Hundreds of Plaintiffs Deploy Litigation Strategy in Zantac Suits

Jul 29, 2024

"Juries can be fickle, and if you have to try nine cases nine times, you may get nine different results," Peter Bowman, a personal injury lawyer for BBB Attorneys, said.


The plaintiffs in nine cases against Big Pharma companies for alleged Zantac injuries are using a strategy to keep their nearly identical claims in Connecticut state court unconsolidated for trial by naming less than 100 people in each case.


The 853 plaintiffs scored a victory in the U.S. Court of Appeals for the Second Circuit when the court held in a 2-1 decision that the plaintiffs' motion to consolidate was for pretrial purposes only, and they did not intend to seek a joint trial.


The defendants are Boehringer Ingelheim Pharmaceuticals Inc., Boehringer Ingelheim Corp., Boehringer Ingelheim USA Corp., GlaxoSmithKline LLC, GlaxoSmithKline Holdings Inc., Pfizer Inc., Sanofi-Aventis U.S. LLC and Sanofi U.S. Services.


The plaintiffs claimed that the pharmaceutical companies failed to warn consumers that Zantac, an over-the-counter heartburn medication, causes cancer.


On appeal from a decision from the U.S. District Court in Connecticut to remand the nine actions to state court, the defendants argued that the plaintiffs made a "misstep" in their attempt to "evade the various triggers of federal subject-matter jurisdiction."


The defendants also claimed that the plaintiffs' motion to consolidate automatically led to a joint trial under the Class Action Fairness Act, or CAFA.


Peter Bowman, a personal injury lawyer for BBB Attorneys, said the defendants might want a consolidated case to obtain a consistent ruling.


"Juries can be fickle, and if you have to try nine cases nine times, you may get nine different results," Bowman said.


The Second Circuit agreed with the District Court in its holding that under CAFA the court must consider the plaintiffs' intent, and based on the plaintiffs' "great lengths" to avoid a consolidated federal trial, it was clear that the plaintiffs only wanted pretrial consolidation.


"We are very happy with the well-reasoned opinion by the Second Circuit and look forward to advancing the cases of our clients, who are all suffering from cancer as a result of their use of Zantac," John A. Bruegger of Parafinczuk Wolf, counsel for the plaintiffs, said.


However, the Second Circuit decision was not unanimous.


In Judge Amalya Kearse's dissent, she opined that there was "nothing in the state-court record showing that plaintiffs stated, prior to or in making their motion for consolidation, that they sought consolidation of these cases only for pretrial proceedings."
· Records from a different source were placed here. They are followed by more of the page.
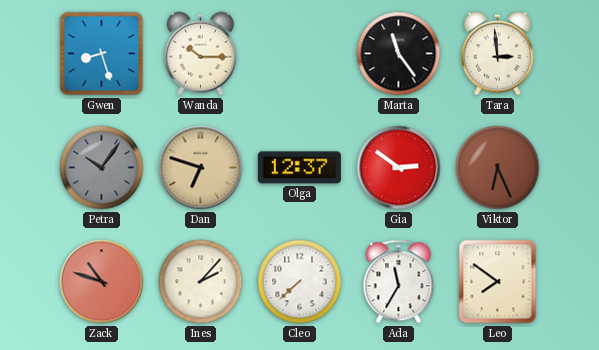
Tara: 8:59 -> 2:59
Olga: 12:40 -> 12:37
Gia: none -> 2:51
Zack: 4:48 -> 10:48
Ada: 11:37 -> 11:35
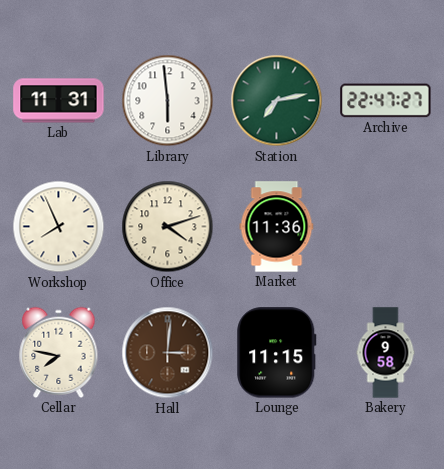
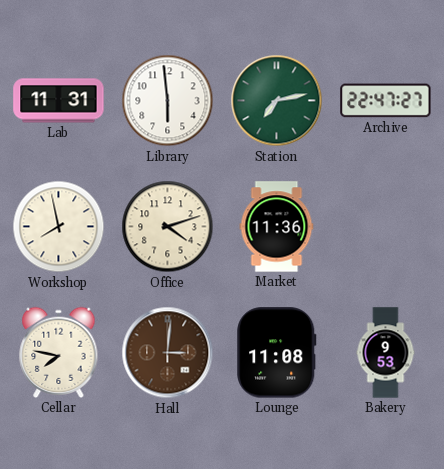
Workshop: 7:56 -> 7:58
Lounge: 11:15 -> 11:08
Bakery: 9:58 -> 9:53
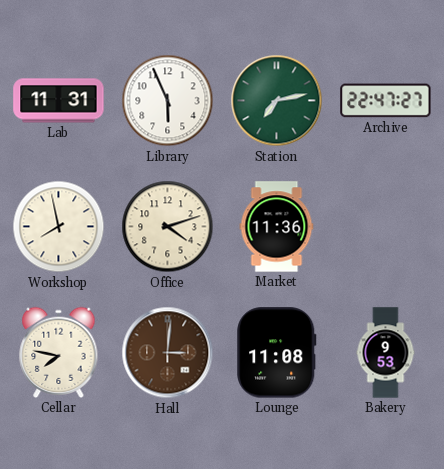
Library: 5:59 -> 5:56
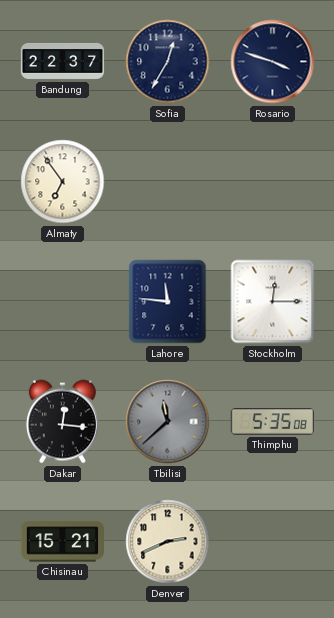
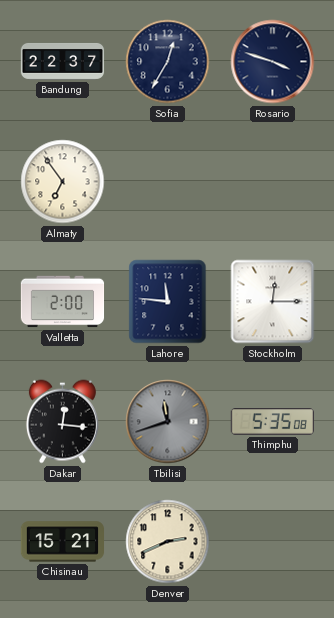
Valletta: none -> 2:00
Tbilisi: 11:38 -> 11:42
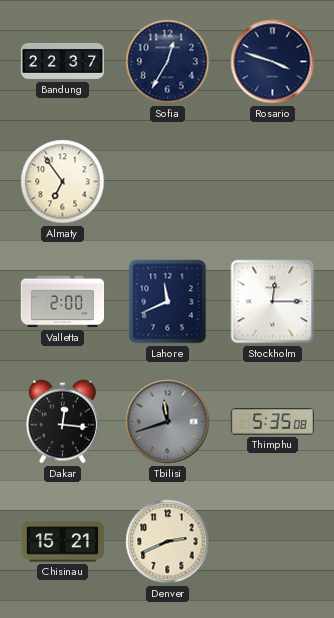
Lahore: 11:46 -> 11:41
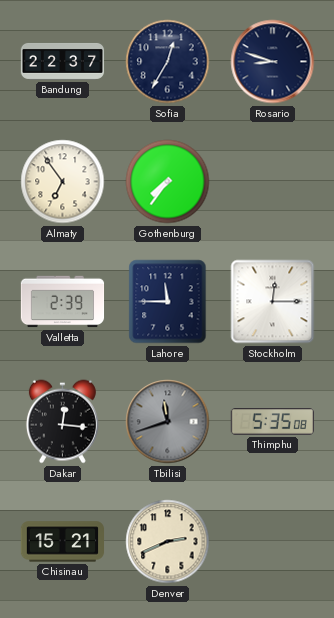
Rosario: 3:48 -> 8:48
Gothenburg: none -> 7:36
Valletta: 2:00 -> 2:39
Lahore: 11:41 -> 11:45
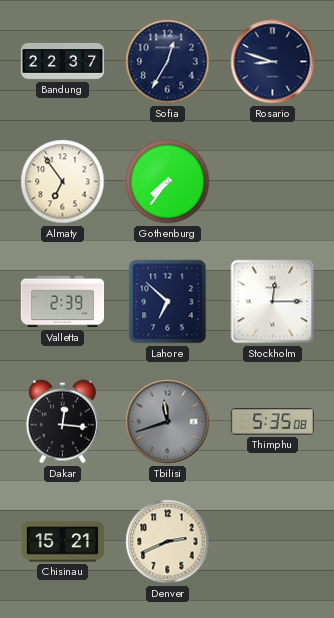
Lahore: 11:45 -> 6:52
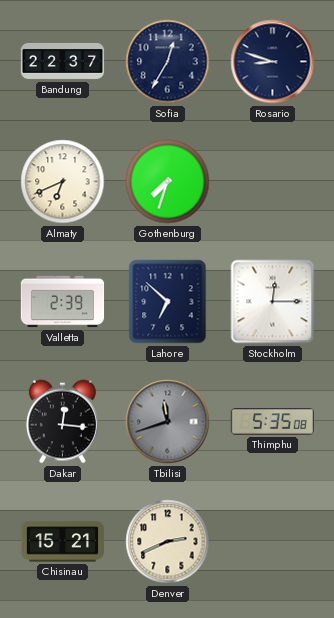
Almaty: 6:54 -> 6:41
Gothenburg: 7:36 -> 7:33
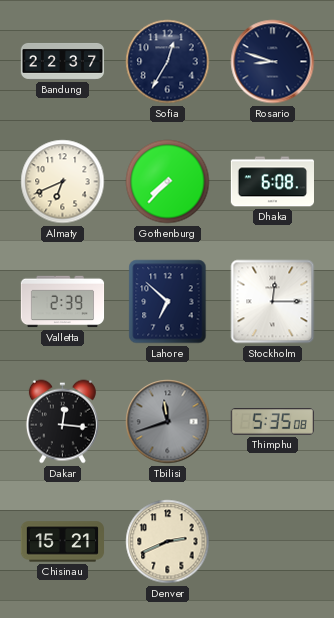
Gothenburg: 7:33 -> 7:37
Dhaka: none -> 6:08
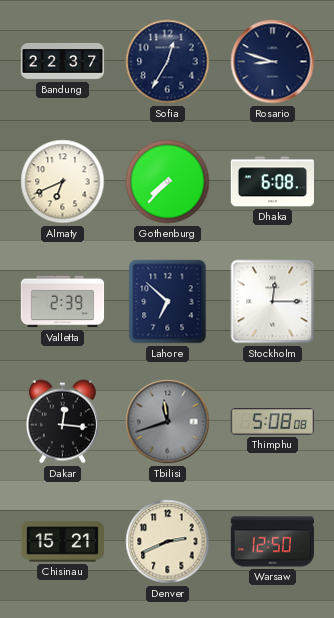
Thimphu: 5:35 -> 5:08
Warsaw: none -> 12:50
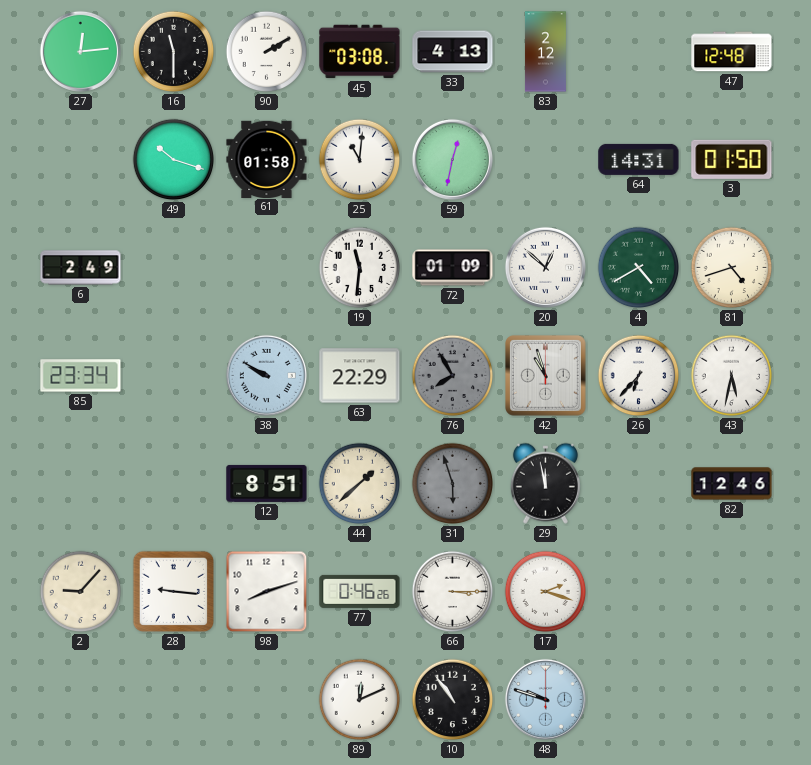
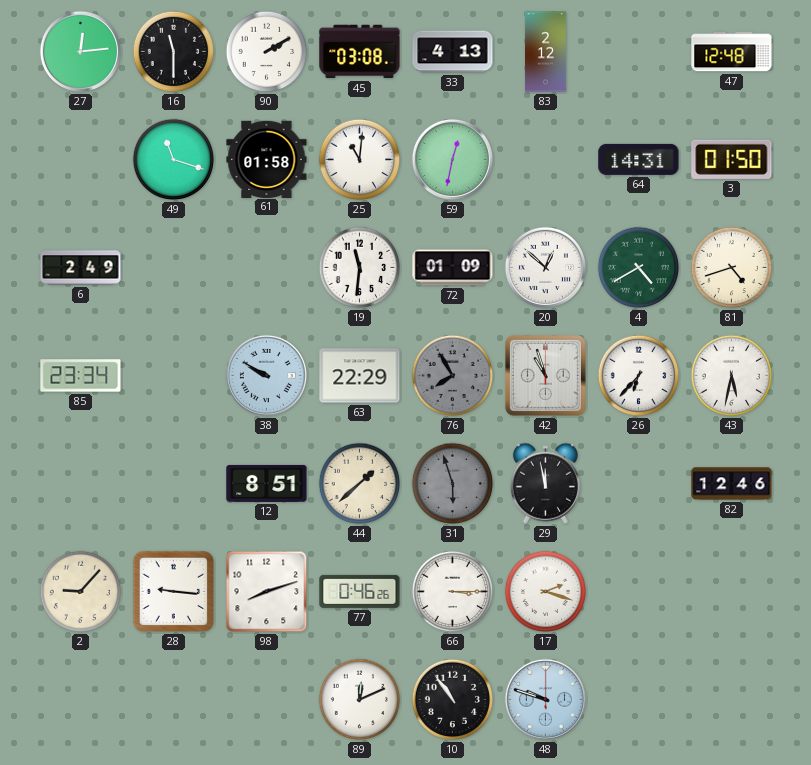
49: 10:18 -> 11:18
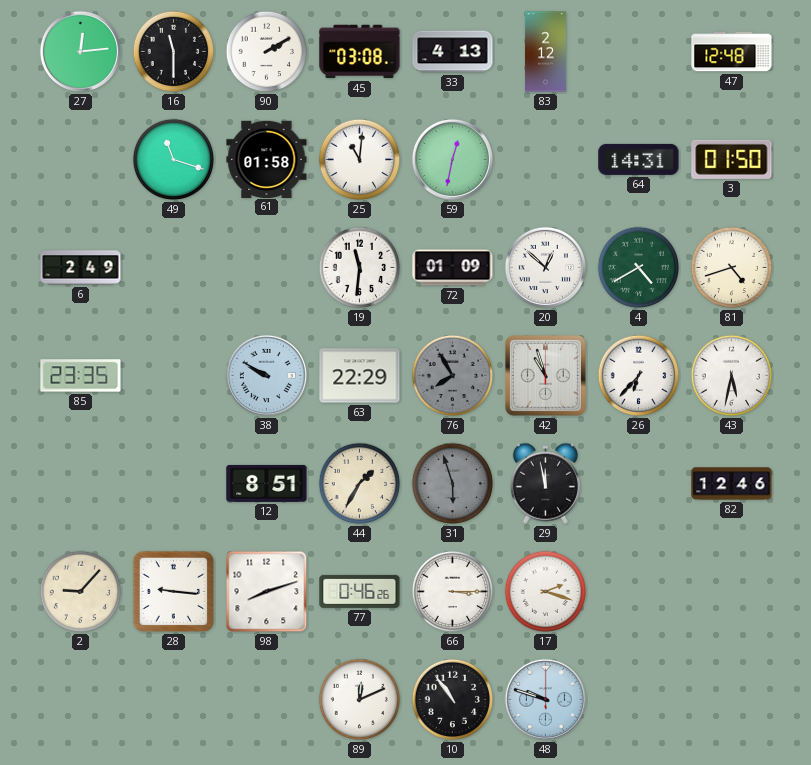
85: 23:34 -> 23:35
44: 1:38 -> 1:35
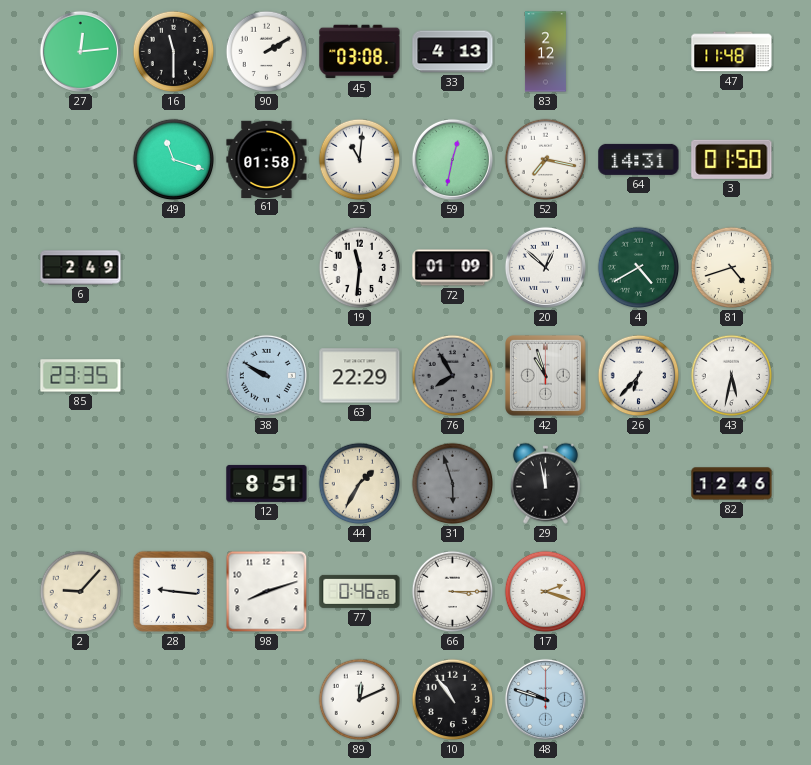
47: 12:48 -> 11:48
52: none -> 7:17
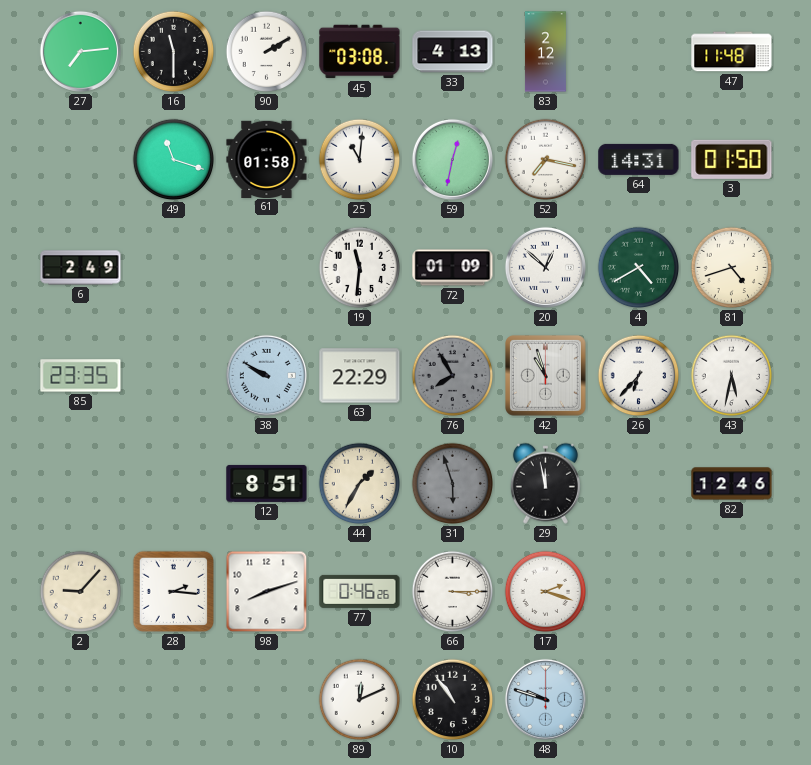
27: 12:14 -> 7:14
28: 9:16 -> 2:16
Counsel for the defendants—Patrick M. Fahey and Jaime Ashley Welsh of Shipman & Goodwin; Lindsey Cohan of Dechert; Lauran R. Greenspoon and Robert R. Simpson of Shook, Hardy & Bacon; James O. Craven and James I. Glasser of Wiggin and Dana; Anand Agneshwar and Daniel S. Pariser of Arnold & Porter Kaye Scholer; and Jospeh W. Martini of Spears, Manning & Martini—did not respond to a request for comment.


Bowman said, historically, that judges are meant to say "what the law is, not what it should be," but this is a unique appeal.


"It's rare to have a midcase appeal," Bowman said. "When that happens, the court appropriately can look at the docket to see what the actions of the plaintiffs and the defendants were, and so when it sees issues related to that within the pleadings to avoid federal jurisdiction, I think it's fair to acknowledge that and to use that intent in cases like this."


Further, Bowman said this is not the first case to be consolidated solely for pretrial purposes in Connecticut, and the Second Circuit recognized that option.